L'enfant tardif et mal venu fut de toute façon, vue la défection des parents, lui décédé prématurément et elle remariée peu après, placé vers 1848 par Alphonse Bonneville, son oncle et tuteur, à la Ferme-Ecole des Salomon-Cohen, Louis Rousseau gérant par ailleurs un asile agricole à Drazilly, sur Montaron (Nièvre). Son père lui avait ainsi légué à sa mort ce qui lui restait de sa fortune en échange du domaine cauchois (la dite "Terre des Colombiers" à Saint Jean-de-la-Neuville, Seine-Inférieure) cédé en 1831 à la famille Dutour, alliée aux Delahaye Le Bouis par Françoise Victoire, sa soeur, épouse d'Alexandre Dutour. Une fois majeur en 1853 et ainsi formé par l'école agricole de Poussery, Charles, qui, revenu de sa formation, résidait alors au 55 de la rue de Provence à Paris, put ainsi, assisté de son oncle et ancien tuteur Alphonse Bonneville, acquérir en 1854 le domaine de Germigny qui sera ainsi géré dès 1855 par son ami Louis Berthault, également formé à l'école de Poussery.
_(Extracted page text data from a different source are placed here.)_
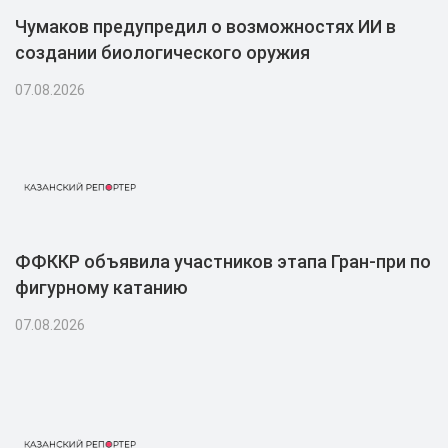
Чумаков предупредил о возможностях ИИ в
создании биологического оружия
07.08.2026
ФФККР объявила участников этапа Гран-при по
фигурному катанию
07.08.2026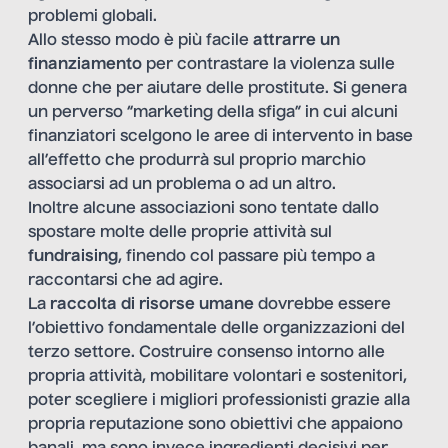
problemi globali.
Allo stesso modo è più facile
attrarre un
finanziamento
per contrastare la violenza sulle
donne che per aiutare delle prostitute. Si genera
un perverso “marketing della sfiga” in cui alcuni
finanziatori scelgono le aree di intervento in base
all’effetto che produrrà sul proprio marchio
associarsi ad un problema o ad un altro.
Inoltre alcune associazioni sono tentate dallo
spostare molte delle proprie attività sul
fundraising
, finendo col passare più tempo a
raccontarsi che ad agire.
La
raccolta di risorse umane
dovrebbe essere
l’obiettivo fondamentale delle organizzazioni del
terzo settore. Costruire consenso intorno alle
propria attività, mobilitare volontari e sostenitori,
poter scegliere i migliori professionisti grazie alla
propria reputazione sono obiettivi che appaiono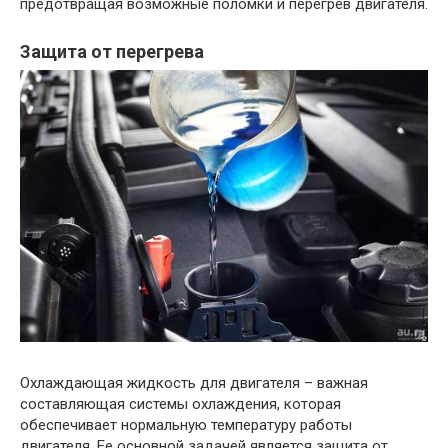
предотвращая возможные поломки и перегрев двигателя.
Защита от перегрева
Охлаждающая жидкость для двигателя – важная
составляющая системы охлаждения, которая
обеспечивает нормальную температуру работы
двигателя. Ее основной задачей является защита от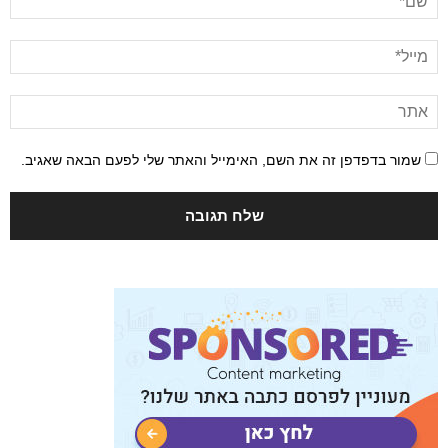
שמור בדפדפן זה את השם, האימייל והאתר שלי לפעם הבאה שאגיב.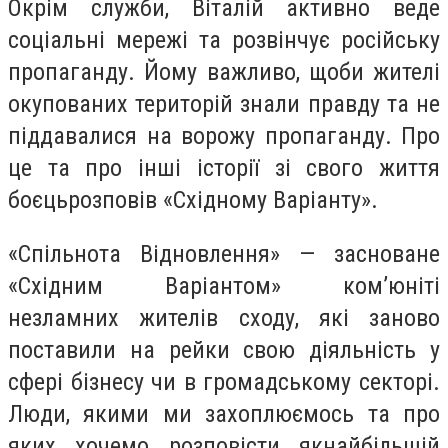
Окрім служби, Віталій активно веде
соціальні мережі та розвінчує російську
пропаганду. Йому важливо, щоби жителі
окупованих територій знали правду та не
піддавалися на ворожу пропаганду. Про
це та про інші історії зі свого життя
боєцьрозповів «Східному Варіанту».
«Спільнота Відновлення» — засноване
«Східним Варіантом» ком’юніті
незламних жителів сходу, які заново
поставили на рейки свою діяльність у
сфері бізнесу чи в громадському секторі.
Люди, якими ми захоплюємось та про
яких хочемо розповісти якнайбільшій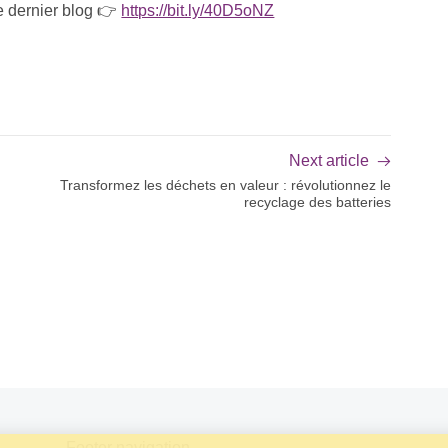
e dernier blog 👉
https://bit.ly/40D5oNZ
Next article
Transformez les déchets en valeur : révolutionnez le
recyclage des batteries
Footer navigation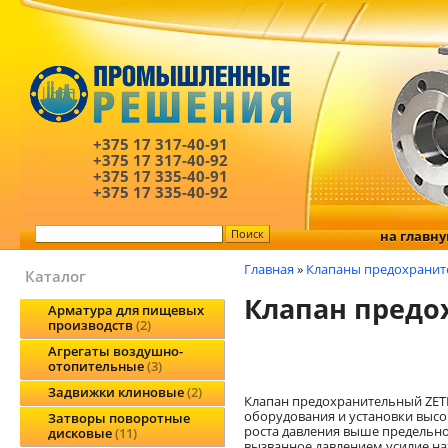
+375 17
317-40-91
+375 17
317-40-92
+375 17
335-40-91
+375 17
335-40-92
на главн
Главная
»
Клапаны предохранит
Каталог
Клапан предо
Арматура для пищевых
производств
2
Агрегаты воздушно-
отопительные
3
Задвижки клиновые
2
Клапан предохранительный ZET
оборудования и установки высо
Затворы поворотные
роста давления выше предельног
дисковые
11
вызванное давлением усилие на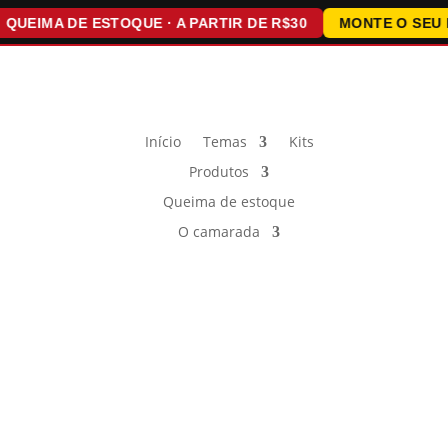
IMA DE ESTOQUE · A PARTIR DE R$30
MONTE O SEU KIT 
Início
Temas
Kits
Produtos
Queima de estoque
O camarada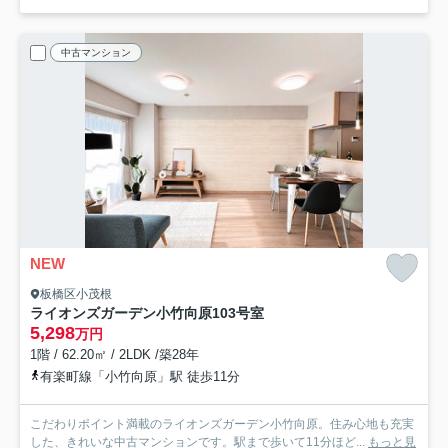
中古マンション
NEW
板橋区小茂根
ライオンズガーデン小竹向原
103号室
5,298
万円
1階 / 62.20㎡ / 2LDK /築28年
有楽町線「小竹向原」駅 徒歩11分
こだわりポイント満載のライオンズガーデン小竹向原。住み心地も充実
した、きれいな中古マンションです。駅まで歩いて11分ほど...
もっと見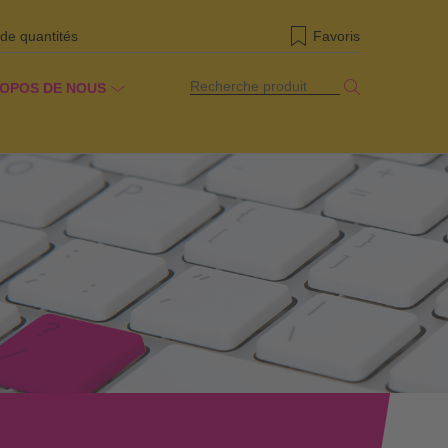
 de quantités
Favoris
Recherche produit
ROPOS DE NOUS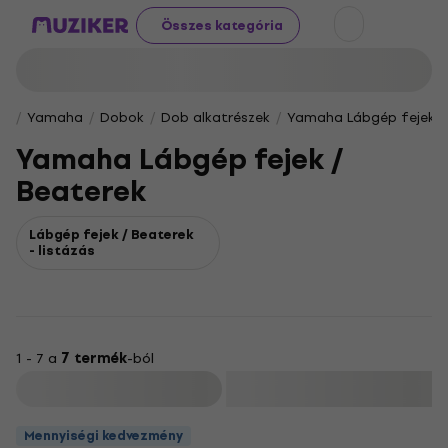
Összes kategória
Yamaha
Dobok
Dob alkatrészek
Yamaha Lábgép fejek /
Yamaha Lábgép fejek /
Beaterek
Lábgép fejek / Beaterek
- listázás
1 - 7 a
7 termék
-ból
Szűrő
Mennyiségi kedvezmény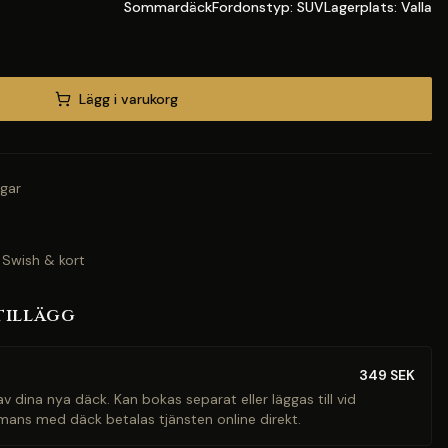
SommardäckFordonstyp: SUVLagerplats: Valla
Lägg i varukorg
gar
 Swish & kort
tillägg
349
SEK
v dina nya däck. Kan bokas separat eller läggas till vid
mans med däck betalas tjänsten online direkt.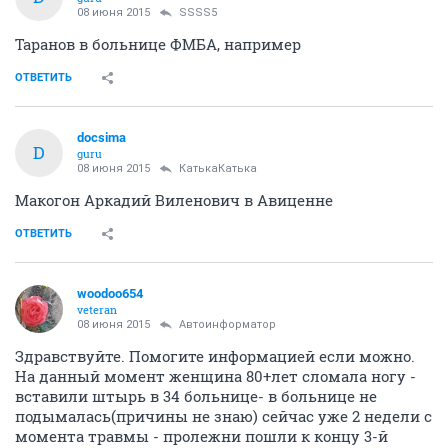
08 июня 2015
SSSS5
Таранов в больнице ФМБА, например
ОТВЕТИТЬ
docsima
D
guru
08 июня 2015
КатькаКатька
Макогон Аркадий Виленович в Авиценне
ОТВЕТИТЬ
woodoo654
veteran
08 июня 2015
Автоинформатор
Здравствуйте. Помогите информацией если можно.
На данный момент женщина 80+лет сломала ногу -
вставили штырь в 34 больнице- в больнице не
подымалась(причины не знаю) сейчас уже 2 недели с
момента травмы - пролежни пошли к концу 3-й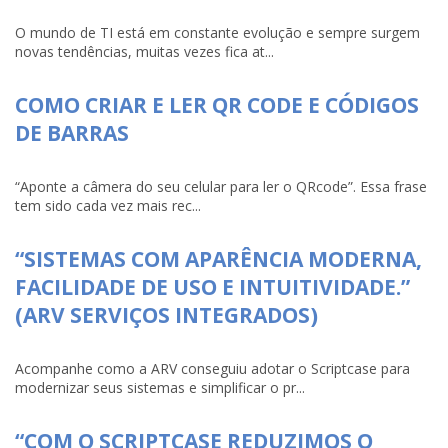
O mundo de TI está em constante evolução e sempre surgem
novas tendências, muitas vezes fica at...
COMO CRIAR E LER QR CODE E CÓDIGOS
DE BARRAS
“Aponte a câmera do seu celular para ler o QRcode”. Essa frase
tem sido cada vez mais rec...
“SISTEMAS COM APARÊNCIA MODERNA,
FACILIDADE DE USO E INTUITIVIDADE.”
(ARV SERVIÇOS INTEGRADOS)
Acompanhe como a ARV conseguiu adotar o Scriptcase para
modernizar seus sistemas e simplificar o pr...
“COM O SCRIPTCASE REDUZIMOS O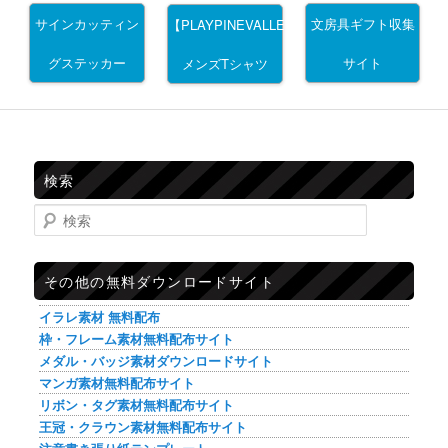
サインカッティン
文房具ギフト収集
【PLAYPINEVALLEY】
グステッカー
サイト
メンズTシャツ
検索
検索
その他の無料ダウンロードサイト
イラレ素材 無料配布
枠・フレーム素材無料配布サイト
メダル・バッジ素材ダウンロードサイト
マンガ素材無料配布サイト
リボン・タグ素材無料配布サイト
王冠・クラウン素材無料配布サイト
Jean-Baptiste Joseph, dit le jeune, père de Charles, de qui vient l'essentiel de la documentation sur la famille Delahaye, avait survécu, grâce à des créances en partie payées et à une rente due par son oncle Begouën, à l'effondrement de l'activité maritime négrière, notamment après les premières guerres impériales.